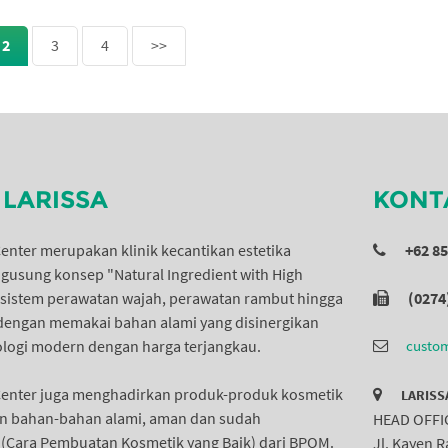
2
3
4
>>
LARISSA
KONT
Center merupakan klinik kecantikan estetika
+62 8
usung konsep "Natural Ingredient with High
 sistem perawatan wajah, perawatan rambut hingga
(0274
dengan memakai bahan alami yang disinergikan
logi modern dengan harga terjangkau.
custom
 Center juga menghadirkan produk-produk kosmetik
LARISS
 bahan-bahan alami, aman dan sudah
HEAD OFFI
B (Cara Pembuatan Kosmetik yang Baik) dari BPOM.
Jl. Kayen 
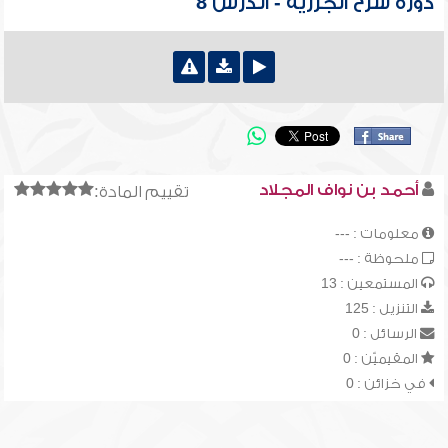
دورة شرح الجزرية - الدرس 8
أحمد بن نواف المجلاد
تقييم المادة:
معلومات : ---
ملحوظة : ---
المستمعين : 13
التنزيل : 125
الرسائل : 0
المقيميّن : 0
في خزائن : 0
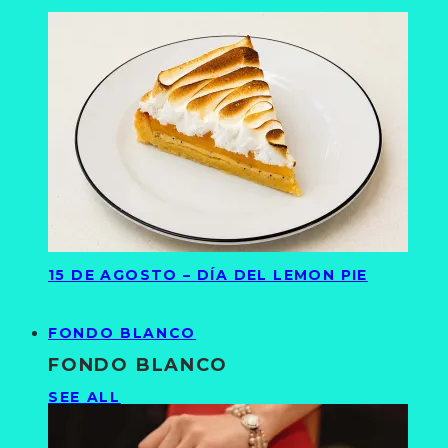
15 DE AGOSTO – DÍA DEL LEMON PIE
FONDO BLANCO
FONDO BLANCO
SEE ALL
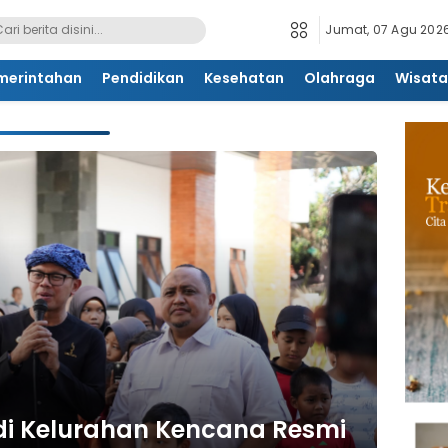
Jumat, 07 Agu 2026
merintahan
Pendidikan
Kesehatan
Olahraga
Wisata
di Kelurahan Kencana Resmi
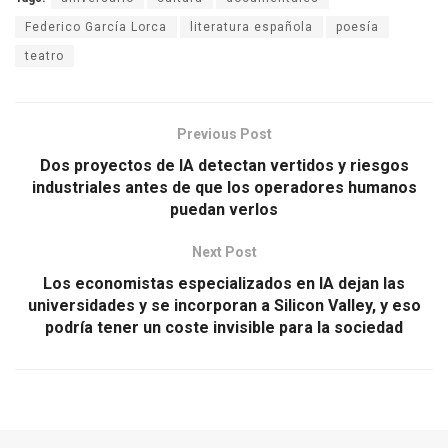
Federico García Lorca
literatura española
poesía
teatro
Previous Post
Dos proyectos de IA detectan vertidos y riesgos
industriales antes de que los operadores humanos
puedan verlos
Next Post
Los economistas especializados en IA dejan las
universidades y se incorporan a Silicon Valley, y eso
podría tener un coste invisible para la sociedad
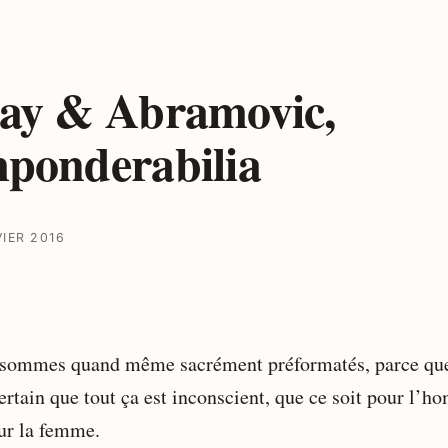
ay & Abramovic,
ponderabilia
VIER 2016
sommes quand même sacrément préformatés, parce que
certain que tout ça est inconscient, que ce soit pour l’
ur la femme.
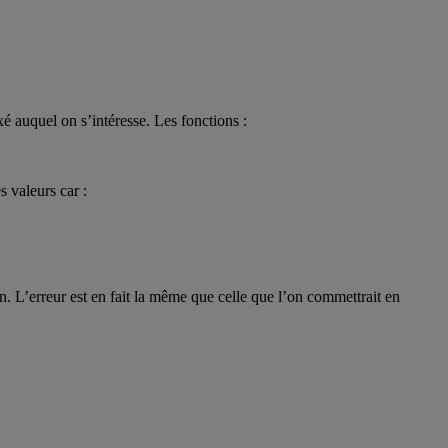
é auquel on s’intéresse. Les fonctions :
s valeurs car :
n. L’erreur est en fait la même que celle que l’on commettrait en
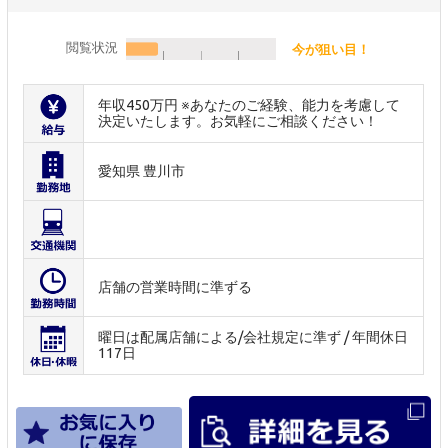
閲覧状況
今が狙い目！
年収450万円 ※あなたのご経験、能力を考慮して
決定いたします。お気軽にご相談ください！
愛知県 豊川市
店舗の営業時間に準ずる
曜日は配属店舗による/会社規定に準ず / 年間休日
117日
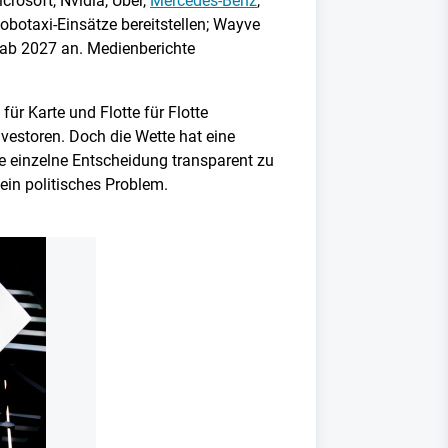
crosoft, Nvidia, Uber,
Mercedes-Benz
,
Robotaxi-Einsätze bereitstellen; Wayve
ab 2027 an. Medienberichte
ür Karte und Flotte für Flotte
vestoren. Doch die Wette hat eine
ede einzelne Entscheidung transparent zu
ein politisches Problem.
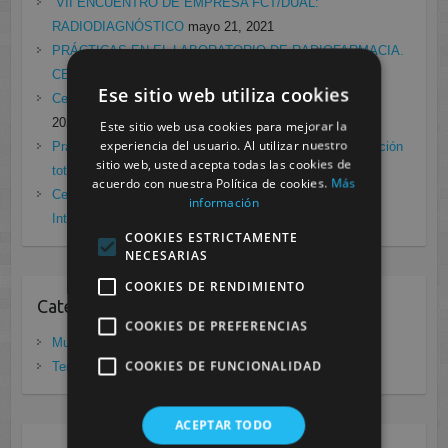
VII ENCUENTRO DE EMPRESA FCT/DUAL:
RADIODIAGNÓSTICO
mayo 21, 2021
PRÁCTICAS EN EL LABORATORIO DE RADIOFARMACIA.
CESUR MURCIA
febrero 4, 2021
Ese sitio web utiliza cookies
Cesur Murcia en directo con Pedro G. Aguado.
enero 28,
2021
Este sitio web usa cookies para mejorar la
experiencia del usuario. Al utilizar nuestro
Prácticas de Radiología Simple en Cesur Murcia. Protección
sitio web, usted acepta todas las cookies de
total frente a Covid19
enero 26, 2021
acuerdo con nuestra Política de cookies.
Más
Cesur Murcia: Premio Especial FP, XIII Congreso
información
Internacional Enfermedades raras
noviembre 26, 2020
COOKIES ESTRICTAMENTE
NECESARIAS
COOKIES DE RENDIMIENTO
Categorias
COOKIES DE PREFERENCIAS
Murcia
(281)
COOKIES DE FUNCIONALIDAD
Tenerife
(20)
ACEPTAR TODO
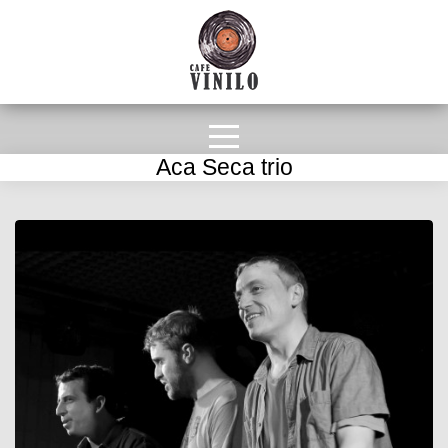
Aca Seca trio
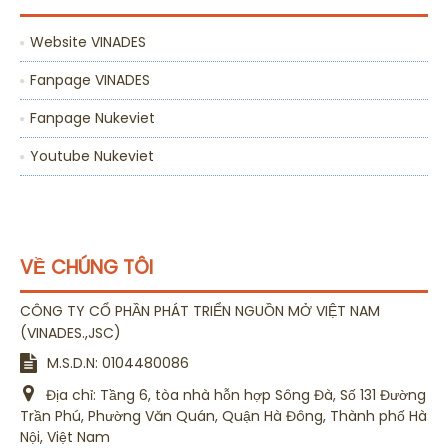
Website VINADES
Fanpage VINADES
Fanpage Nukeviet
Youtube Nukeviet
VỀ CHÚNG TÔI
CÔNG TY CỔ PHẦN PHÁT TRIỂN NGUỒN MỞ VIỆT NAM
(
)
VINADES.,JSC
M.S.D.N: 0104480086
Địa chỉ:
Tầng 6, tòa nhà hỗn hợp Sông Đà, Số 131 Đường
Trần Phú, Phường Văn Quán, Quận Hà Đông, Thành phố Hà
Nội, Việt Nam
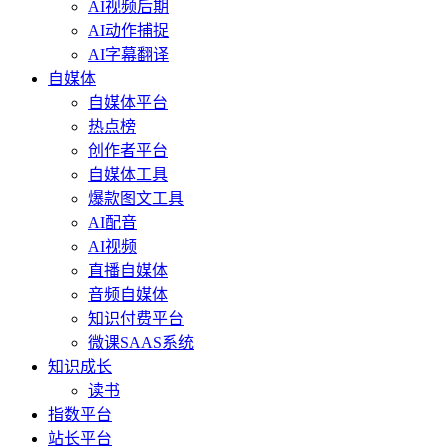
AI视频后期
AI动作捕捉
AI字幕翻译
自媒体
自媒体平台
热点榜
创作者平台
自媒体工具
爆款图文工具
AI配音
AI视频
直播自媒体
音频自媒体
知识付费平台
微课SAAS系统
知识成长
读书
指数平台
站长平台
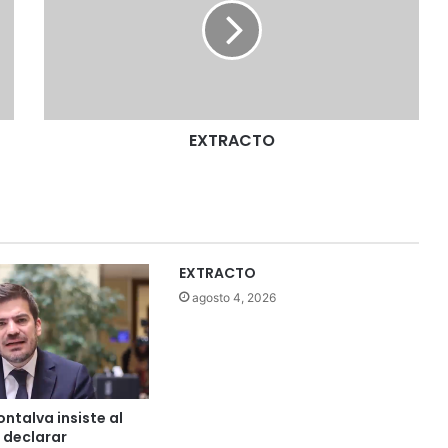
R
A
C
T
O
EXTRACTO
EXTRACTO
agosto 4, 2026
ntalva insiste al
 declarar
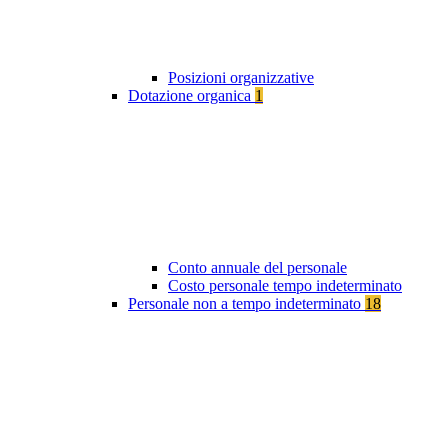
Posizioni organizzative
Dotazione organica
1
Conto annuale del personale
Costo personale tempo indeterminato
Personale non a tempo indeterminato
18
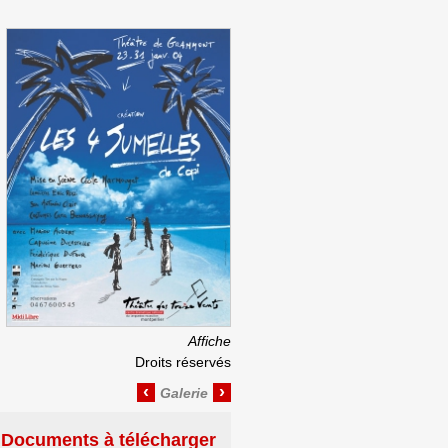
Affiche
Droits réservés
‹
›
Documents à télécharger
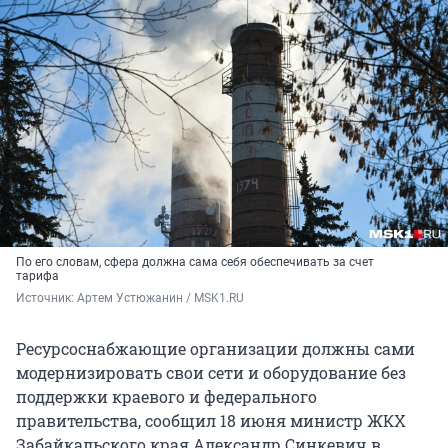
По его словам, сфера должна сама себя обеспечивать за счет
тарифа
Источник: 
Артем Устюжанин / MSK1.RU
Ресурсоснабжающие организации должны сами
модернизировать свои сети и оборудование без
поддержки краевого и федерального
правительства, сообщил 18 июня министр ЖКХ
Забайкальского края Александр Синкевич в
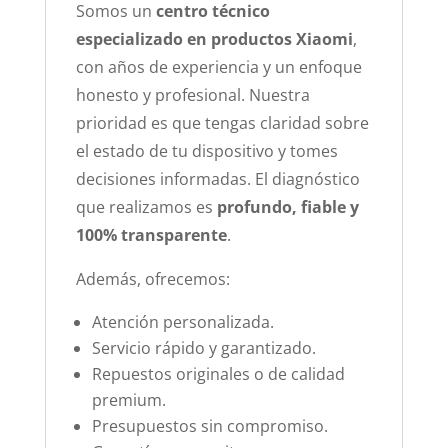
Somos un
centro técnico
especializado en productos Xiaomi
,
con años de experiencia y un enfoque
honesto y profesional. Nuestra
prioridad es que tengas claridad sobre
el estado de tu dispositivo y tomes
decisiones informadas. El diagnóstico
que realizamos es
profundo, fiable y
100% transparente
.
Además, ofrecemos:
Atención personalizada.
Servicio rápido y garantizado.
Repuestos originales o de calidad
premium.
Presupuestos sin compromiso.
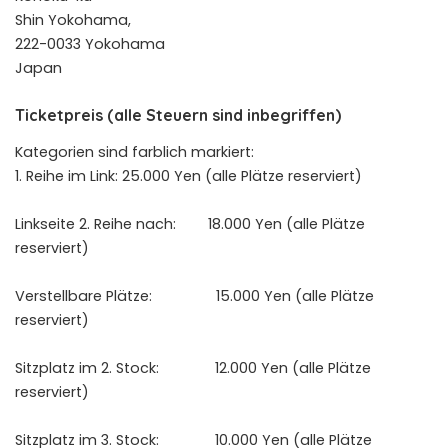
Shin Yokohama,
222-0033 Yokohama
Japan
Ticketpreis (alle Steuern sind inbegriffen)
Kategorien sind farblich markiert:
1. Reihe im Link: 25.000 Yen (alle Plätze reserviert)
Linkseite 2. Reihe nach: 18.000 Yen (alle Plätze
reserviert)
Verstellbare Plätze: 15.000 Yen (alle Plätze
reserviert)
Sitzplatz im 2. Stock: 12.000 Yen (alle Plätze
reserviert)
Sitzplatz im 3. Stock: 10.000 Yen (alle Plätze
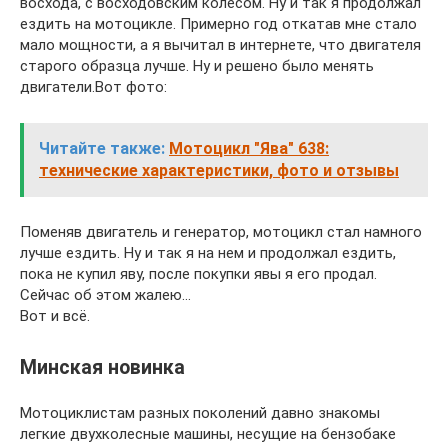
восхода, с восходовским колесом. Ну и так я продолжал
ездить на мотоцикле. Примерно год откатав мне стало
мало мощности, а я вычитал в интернете, что двигателя
старого образца лучше. Ну и решено было менять
двигатели.Вот фото:
Читайте также:
Мотоцикл "Ява" 638:
технические характеристики, фото и отзывы
Поменяв двигатель и генератор, мотоцикл стал намного
лучше ездить. Ну и так я на нем и продолжал ездить,
пока не купил яву, после покупки явы я его продал.
Сейчас об этом жалею…
Вот и всё.
Минская новинка
Мотоциклистам разных поколений давно знакомы
легкие двухколесные машины, несущие на бензобаке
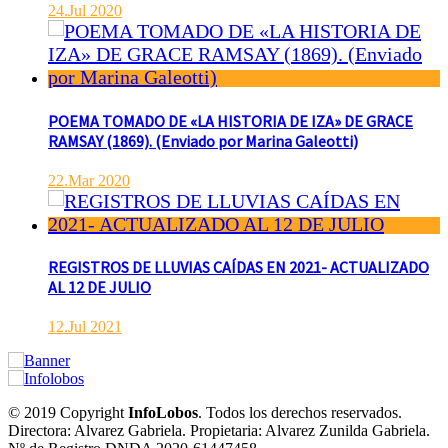
agosto 8, 2026
24.Jul 2020
Actualidad
De interés general
Deportes
El equipo de Cadetes de Básquet de Athletic, se metió entre los
mejores 4 de la FEBAMBA y disputa el...
POEMA TOMADO DE «LA HISTORIA DE IZA» DE GRACE
RAMSAY (1869). (Enviado por Marina Galeotti)
22.Mar 2020
REGISTROS DE LLUVIAS CAÍDAS EN 2021- ACTUALIZADO
AL 12 DE JULIO
12.Jul 2021
© 2019 Copyright
InfoLobos
. Todos los derechos reservados.
Directora: Alvarez Gabriela. Propietaria: Alvarez Zunilda Gabriela.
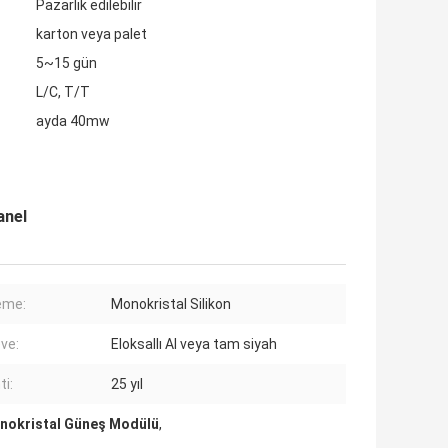
Pazarlık edilebilir
karton veya palet
5~15 gün
L/C, T/T
ayda 40mw
anel
eme:
Monokristal Silikon
ve:
Eloksallı Al veya tam siyah
ti:
25 yıl
nokristal Güneş Modülü
,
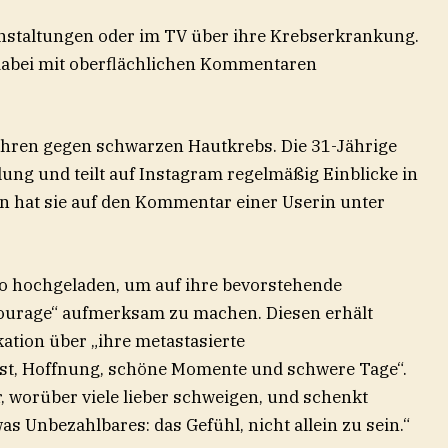
ranstaltungen oder im TV über ihre Krebserkrankung.
dabei mit oberflächlichen Kommentaren
Jahren gegen schwarzen Hautkrebs. Die 31-Jährige
dlung und teilt auf Instagram regelmäßig Einblicke in
un hat sie auf den Kommentar einer Userin unter
o hochgeladen, um auf ihre bevorstehende
ourage“ aufmerksam zu machen. Diesen erhält
ation über „ihre metastasierte
t, Hoffnung, schöne Momente und schwere Tage“.
r, worüber viele lieber schweigen, und schenkt
 Unbezahlbares: das Gefühl, nicht allein zu sein.“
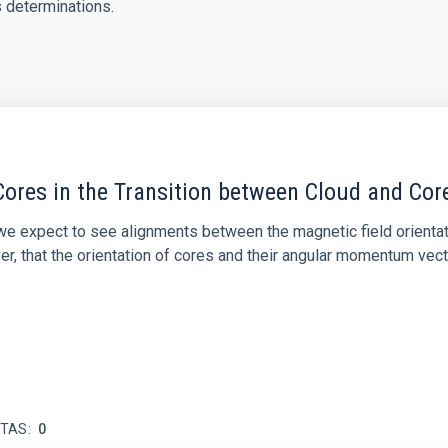
s determinations.
ores in the Transition between Cloud and Cor
 we expect to see alignments between the magnetic field orienta
ver, that the orientation of cores and their angular momentum vec
ITAS
0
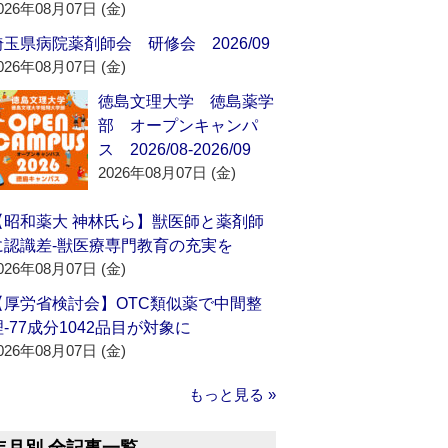
026年08月07日 (金)
埼玉県病院薬剤師会 研修会 2026/09
026年08月07日 (金)
徳島文理大学 徳島薬学
部 オープンキャンパ
ス 2026/08-2026/09
2026年08月07日 (金)
【昭和薬大 神林氏ら】獣医師と薬剤師
に認識差‐獣医療専門教育の充実を
026年08月07日 (金)
【厚労省検討会】OTC類似薬で中間整
理‐77成分1042品目が対象に
026年08月07日 (金)
もっと見る »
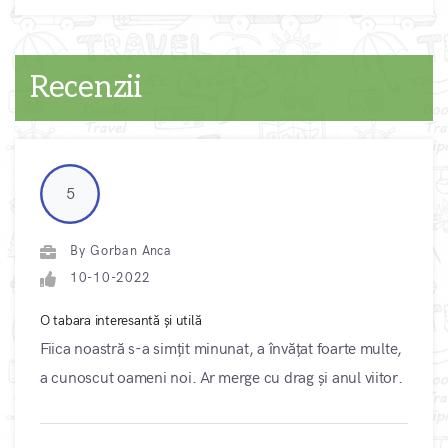
Recenzii
5
By Gorban Anca
10-10-2022
O tabara interesantă și utilă
Fiica noastră s-a simțit minunat, a învățat foarte multe,
a cunoscut oameni noi. Ar merge cu drag și anul viitor.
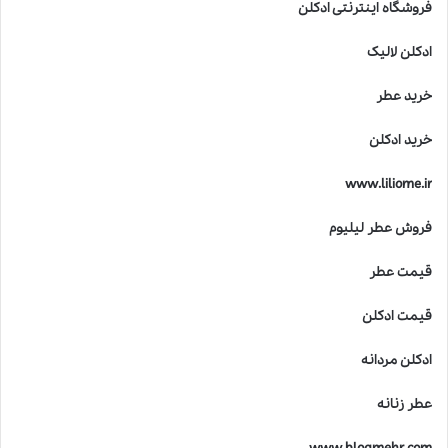
فروشگاه اینترنتی ادکلن
ادکلن لالیک
خرید عطر
خرید ادکلن
www.liliome.ir
فروش عطر لیلیوم
قیمت عطر
قیمت ادکلن
ادکلن مردانه
عطر زنانه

→ About this task
In the listing, copy the lines from the one containing "دورة شرح الجزرية - الدرس 8" up to and including the one containing "di Kelurahan Kencana Resmi", changing "FONDO BLANCO" to "FONDO NEGRO" and leaving everything else the same. Omit the picture markers from your copy.

→ Completed task
دورة شرح الجزرية - الدرس 8
أحمد بن نواف المجلاد
تقييم المادة:
معلومات : ---
ملحوظة : ---
المستمعين : 13
التنزيل : 125
الرسائل : 0
المقيميّن : 0
في خزائن : 0
15 DE AGOSTO – DÍA DEL LEMON PIE
FONDO NEGRO
FONDO NEGRO
SEE ALL
Jumat, 07 Agu 2026
merintahan
Pendidikan
Kesehatan
Olahraga
Wisata
di Kelurahan Kencana Resmi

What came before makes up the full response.